DES prenatal exposure and child’s outcome
1999 Study Key messages
- The role of prenatal and perinatal risk factors in the development of schizophrenia and affective and reactive psychosis in early adult life were investigated by linking individual data from the Swedish birth and inpatient registries.
- Adverse prenatal and perinatal factors were more common in patients with schizophrenia of early onset than in controls and seemed more important in the aetiology of schizophrenia than in that of affective and reactive psychosis.
- Multiparity, bleeding during pregnancy, and small size for gestational age were associated with a threefold to fourfold increased risk for schizophrenia among males.
- There was no support for previous claims that head circumference is small in preschizophrenic infants.
- Late winter birth was associated with increased risk of both schizophrenia and affective psychosis.
Study Abstract
Prenatal and perinatal risk factors for schizophrenia, affective psychosis, and reactive psychosis of early onset: case-control study, US National Library of Medicine National Institutes of Health, The BMJ, NCBI PubMed, PMC27730, 1999 Feb.
Image credit amy messere.
Objective
To examine prenatal and perinatal risk factors for subsequent development of schizophrenia and affective and reactive psychosis.
Design
Three population based, case-control studies conducted within a Sweden-wide cohort of all children born during 1973-9. This was done by linking individual data from the Swedish birth register, which represents 99% of all births in Sweden, to the Swedish inpatient register.
Subjects
Patients listed in inpatient register as having been first admitted to hospital aged 15-21 years with a main diagnosis of schizophrenia (n=167), affective psychosis (n=198), or reactive psychosis (n=292). For each case, five controls were selected.
Main outcome measures
Risks of schizophrenia and affective and reactive psychosis in relation to pregnancy and perinatal characteristics.
Results
Schizophrenia was positively associated with multiparity (odds ratio 2.0), maternal bleeding during pregnancy (odds ratio 3.5), and birth in late winter (odds ratio 1.4). Affective psychosis was associated with uterine atony (odds ratio 2.2) and late winter birth (odds ratio 1.5). Reactive psychosis was related to multiparity (odds ratio 2.1). An increased risk for schizophrenia was found in boys who were small for their gestational age at birth (odds ratio 3.2), who were number four or more in birth order (odds ratio 3.6), and whose mothers had had bleeding during late pregnancy (odds ratio 4.0).
Conclusions
A few specific pregnancy and perinatal factors were associated with the subsequent development of psychotic disorder, particularly schizophrenia, in early adult life. This study suggests that prenatal and perinatal factors were more important in the development of schizophrenia of early onset than in that of affective or reactive psychosis.

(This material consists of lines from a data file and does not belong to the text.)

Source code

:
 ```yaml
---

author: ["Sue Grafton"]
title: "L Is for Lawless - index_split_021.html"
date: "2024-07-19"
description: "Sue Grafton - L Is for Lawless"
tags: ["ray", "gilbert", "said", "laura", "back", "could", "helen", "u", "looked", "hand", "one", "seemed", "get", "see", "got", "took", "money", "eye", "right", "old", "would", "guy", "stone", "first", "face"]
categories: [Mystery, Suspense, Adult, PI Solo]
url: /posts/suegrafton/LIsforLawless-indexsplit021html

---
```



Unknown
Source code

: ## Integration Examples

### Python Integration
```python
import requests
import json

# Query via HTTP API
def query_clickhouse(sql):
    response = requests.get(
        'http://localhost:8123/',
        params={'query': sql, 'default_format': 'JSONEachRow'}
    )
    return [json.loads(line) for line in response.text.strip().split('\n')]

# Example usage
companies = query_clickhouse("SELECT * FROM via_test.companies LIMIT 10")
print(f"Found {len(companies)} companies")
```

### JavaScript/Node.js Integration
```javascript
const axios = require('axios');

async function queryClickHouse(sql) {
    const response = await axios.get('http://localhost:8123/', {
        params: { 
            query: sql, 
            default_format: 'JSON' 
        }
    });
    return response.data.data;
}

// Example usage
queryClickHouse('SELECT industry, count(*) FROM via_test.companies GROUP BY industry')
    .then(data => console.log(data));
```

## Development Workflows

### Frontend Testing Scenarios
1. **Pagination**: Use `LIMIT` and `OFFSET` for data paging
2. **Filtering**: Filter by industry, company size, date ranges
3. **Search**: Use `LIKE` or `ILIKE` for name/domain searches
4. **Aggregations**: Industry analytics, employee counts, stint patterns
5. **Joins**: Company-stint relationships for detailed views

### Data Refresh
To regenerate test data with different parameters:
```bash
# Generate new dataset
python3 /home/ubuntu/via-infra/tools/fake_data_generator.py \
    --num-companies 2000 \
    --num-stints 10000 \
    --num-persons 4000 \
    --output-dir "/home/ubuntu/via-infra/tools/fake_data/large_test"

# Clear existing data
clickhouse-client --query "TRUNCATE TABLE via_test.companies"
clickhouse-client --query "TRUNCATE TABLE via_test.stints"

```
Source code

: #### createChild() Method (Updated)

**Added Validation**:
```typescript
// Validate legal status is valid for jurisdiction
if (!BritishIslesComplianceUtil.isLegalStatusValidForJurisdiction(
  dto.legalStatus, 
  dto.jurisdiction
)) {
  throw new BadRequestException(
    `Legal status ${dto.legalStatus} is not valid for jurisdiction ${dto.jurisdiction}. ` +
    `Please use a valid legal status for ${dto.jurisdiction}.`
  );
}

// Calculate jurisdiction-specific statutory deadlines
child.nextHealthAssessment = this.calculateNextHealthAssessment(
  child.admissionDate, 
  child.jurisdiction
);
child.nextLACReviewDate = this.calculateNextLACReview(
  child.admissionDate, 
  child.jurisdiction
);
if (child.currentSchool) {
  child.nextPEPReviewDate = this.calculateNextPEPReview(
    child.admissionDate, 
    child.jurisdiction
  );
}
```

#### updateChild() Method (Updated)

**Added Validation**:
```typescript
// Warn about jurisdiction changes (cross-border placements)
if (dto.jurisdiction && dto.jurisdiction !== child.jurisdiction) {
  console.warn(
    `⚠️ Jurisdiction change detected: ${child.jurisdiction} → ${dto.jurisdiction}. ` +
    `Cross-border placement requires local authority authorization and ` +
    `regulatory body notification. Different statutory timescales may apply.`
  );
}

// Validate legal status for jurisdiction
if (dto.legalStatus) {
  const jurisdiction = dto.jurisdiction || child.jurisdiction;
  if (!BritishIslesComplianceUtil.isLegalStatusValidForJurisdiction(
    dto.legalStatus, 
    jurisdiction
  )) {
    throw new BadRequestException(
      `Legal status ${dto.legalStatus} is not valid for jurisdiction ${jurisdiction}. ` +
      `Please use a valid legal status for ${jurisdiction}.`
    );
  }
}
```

The association of small size for gestational age and bleeding during pregnancy with increased risk of early onset schizophrenia among males could reflect placental insufficiency.
The pathological mechanisms that underlie such associations are not yet established, and little can be said about the relation of these findings to other risk factors for schizophrenia such as family history, maternal nutrition, prenatal exposure to infections, or prenatal concentrations of sex hormones.